_Record excerpts_
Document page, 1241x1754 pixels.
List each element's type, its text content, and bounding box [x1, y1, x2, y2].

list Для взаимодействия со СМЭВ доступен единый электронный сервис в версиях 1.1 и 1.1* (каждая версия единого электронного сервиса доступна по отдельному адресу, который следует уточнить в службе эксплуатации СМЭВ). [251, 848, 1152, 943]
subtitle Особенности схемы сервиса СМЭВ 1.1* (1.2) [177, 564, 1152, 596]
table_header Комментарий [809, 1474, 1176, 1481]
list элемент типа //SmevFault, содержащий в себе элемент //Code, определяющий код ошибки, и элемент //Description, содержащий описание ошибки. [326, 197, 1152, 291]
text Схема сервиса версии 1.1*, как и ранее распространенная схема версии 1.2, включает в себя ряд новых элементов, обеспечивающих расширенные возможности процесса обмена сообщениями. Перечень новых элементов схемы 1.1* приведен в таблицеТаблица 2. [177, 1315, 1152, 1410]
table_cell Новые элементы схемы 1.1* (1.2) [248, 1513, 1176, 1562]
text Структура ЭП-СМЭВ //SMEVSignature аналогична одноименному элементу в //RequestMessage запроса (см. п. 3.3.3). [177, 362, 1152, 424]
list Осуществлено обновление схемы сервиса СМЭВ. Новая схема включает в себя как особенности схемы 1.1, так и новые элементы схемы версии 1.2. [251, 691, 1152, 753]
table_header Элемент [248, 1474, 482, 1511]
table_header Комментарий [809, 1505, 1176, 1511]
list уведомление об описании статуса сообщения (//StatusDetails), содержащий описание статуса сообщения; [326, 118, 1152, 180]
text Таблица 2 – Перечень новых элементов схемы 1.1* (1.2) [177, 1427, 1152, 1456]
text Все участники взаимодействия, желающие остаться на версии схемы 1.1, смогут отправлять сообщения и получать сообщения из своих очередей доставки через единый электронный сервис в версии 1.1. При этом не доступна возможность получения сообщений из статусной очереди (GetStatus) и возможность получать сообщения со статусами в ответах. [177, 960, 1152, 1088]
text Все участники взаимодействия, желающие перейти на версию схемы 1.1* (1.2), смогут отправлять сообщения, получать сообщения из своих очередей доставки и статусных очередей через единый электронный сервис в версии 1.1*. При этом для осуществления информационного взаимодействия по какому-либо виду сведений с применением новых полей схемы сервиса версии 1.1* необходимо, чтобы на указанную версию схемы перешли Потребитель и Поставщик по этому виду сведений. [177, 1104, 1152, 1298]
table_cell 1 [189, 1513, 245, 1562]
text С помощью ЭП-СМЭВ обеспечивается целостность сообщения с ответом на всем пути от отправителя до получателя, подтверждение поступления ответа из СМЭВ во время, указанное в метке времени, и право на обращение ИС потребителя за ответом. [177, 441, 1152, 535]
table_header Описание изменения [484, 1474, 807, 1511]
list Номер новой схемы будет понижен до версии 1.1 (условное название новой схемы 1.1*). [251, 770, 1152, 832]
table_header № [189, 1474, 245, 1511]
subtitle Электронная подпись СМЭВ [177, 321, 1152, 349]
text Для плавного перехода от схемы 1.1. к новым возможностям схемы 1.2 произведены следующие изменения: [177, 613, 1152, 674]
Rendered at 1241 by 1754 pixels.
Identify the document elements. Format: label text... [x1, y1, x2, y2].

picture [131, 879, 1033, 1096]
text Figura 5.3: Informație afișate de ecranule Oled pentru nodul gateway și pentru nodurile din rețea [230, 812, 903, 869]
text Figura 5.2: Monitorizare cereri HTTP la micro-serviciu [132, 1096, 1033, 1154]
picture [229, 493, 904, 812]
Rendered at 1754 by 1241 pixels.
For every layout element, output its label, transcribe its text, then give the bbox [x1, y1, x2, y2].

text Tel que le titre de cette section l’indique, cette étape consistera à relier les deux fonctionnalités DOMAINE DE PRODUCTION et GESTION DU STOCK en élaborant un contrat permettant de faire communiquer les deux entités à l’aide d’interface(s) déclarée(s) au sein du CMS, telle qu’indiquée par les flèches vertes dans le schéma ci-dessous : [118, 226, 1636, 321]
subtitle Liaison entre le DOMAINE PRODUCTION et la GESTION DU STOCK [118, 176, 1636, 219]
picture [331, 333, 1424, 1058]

_Stated problem_
Extract every line of the data above and reproduce each one verbatim, in its original order.

_Written solution_
Document page, 1241x1754 pixels.
List each element's type, its text content, and bounding box [x1, y1, x2, y2].

list Для взаимодействия со СМЭВ доступен единый электронный сервис в версиях 1.1 и 1.1* (каждая версия единого электронного сервиса доступна по отдельному адресу, который следует уточнить в службе эксплуатации СМЭВ). [251, 848, 1152, 943]
subtitle Особенности схемы сервиса СМЭВ 1.1* (1.2) [177, 564, 1152, 596]
table_header Комментарий [809, 1474, 1176, 1481]
list элемент типа //SmevFault, содержащий в себе элемент //Code, определяющий код ошибки, и элемент //Description, содержащий описание ошибки. [326, 197, 1152, 291]
text Схема сервиса версии 1.1*, как и ранее распространенная схема версии 1.2, включает в себя ряд новых элементов, обеспечивающих расширенные возможности процесса обмена сообщениями. Перечень новых элементов схемы 1.1* приведен в таблицеТаблица 2. [177, 1315, 1152, 1410]
table_cell Новые элементы схемы 1.1* (1.2) [248, 1513, 1176, 1562]
text Структура ЭП-СМЭВ //SMEVSignature аналогична одноименному элементу в //RequestMessage запроса (см. п. 3.3.3). [177, 362, 1152, 424]
list Осуществлено обновление схемы сервиса СМЭВ. Новая схема включает в себя как особенности схемы 1.1, так и новые элементы схемы версии 1.2. [251, 691, 1152, 753]
table_header Элемент [248, 1474, 482, 1511]
table_header Комментарий [809, 1505, 1176, 1511]
list уведомление об описании статуса сообщения (//StatusDetails), содержащий описание статуса сообщения; [326, 118, 1152, 180]
text Таблица 2 – Перечень новых элементов схемы 1.1* (1.2) [177, 1427, 1152, 1456]
text Все участники взаимодействия, желающие остаться на версии схемы 1.1, смогут отправлять сообщения и получать сообщения из своих очередей доставки через единый электронный сервис в версии 1.1. При этом не доступна возможность получения сообщений из статусной очереди (GetStatus) и возможность получать сообщения со статусами в ответах. [177, 960, 1152, 1088]
text Все участники взаимодействия, желающие перейти на версию схемы 1.1* (1.2), смогут отправлять сообщения, получать сообщения из своих очередей доставки и статусных очередей через единый электронный сервис в версии 1.1*. При этом для осуществления информационного взаимодействия по какому-либо виду сведений с применением новых полей схемы сервиса версии 1.1* необходимо, чтобы на указанную версию схемы перешли Потребитель и Поставщик по этому виду сведений. [177, 1104, 1152, 1298]
table_cell 1 [189, 1513, 245, 1562]
text С помощью ЭП-СМЭВ обеспечивается целостность сообщения с ответом на всем пути от отправителя до получателя, подтверждение поступления ответа из СМЭВ во время, указанное в метке времени, и право на обращение ИС потребителя за ответом. [177, 441, 1152, 535]
table_header Описание изменения [484, 1474, 807, 1511]
list Номер новой схемы будет понижен до версии 1.1 (условное название новой схемы 1.1*). [251, 770, 1152, 832]
table_header № [189, 1474, 245, 1511]
subtitle Электронная подпись СМЭВ [177, 321, 1152, 349]
text Для плавного перехода от схемы 1.1. к новым возможностям схемы 1.2 произведены следующие изменения: [177, 613, 1152, 674]
Rendered at 1241 by 1754 pixels.
Identify the document elements. Format: label text... [x1, y1, x2, y2].

picture [131, 879, 1033, 1096]
text Figura 5.3: Informație afișate de ecranule Oled pentru nodul gateway și pentru nodurile din rețea [230, 812, 903, 869]
text Figura 5.2: Monitorizare cereri HTTP la micro-serviciu [132, 1096, 1033, 1154]
picture [229, 493, 904, 812]
Rendered at 1754 by 1241 pixels.
For every layout element, output its label, transcribe its text, then give the bbox [x1, y1, x2, y2].

text Tel que le titre de cette section l’indique, cette étape consistera à relier les deux fonctionnalités DOMAINE DE PRODUCTION et GESTION DU STOCK en élaborant un contrat permettant de faire communiquer les deux entités à l’aide d’interface(s) déclarée(s) au sein du CMS, telle qu’indiquée par les flèches vertes dans le schéma ci-dessous : [118, 226, 1636, 321]
subtitle Liaison entre le DOMAINE PRODUCTION et la GESTION DU STOCK [118, 176, 1636, 219]
picture [331, 333, 1424, 1058]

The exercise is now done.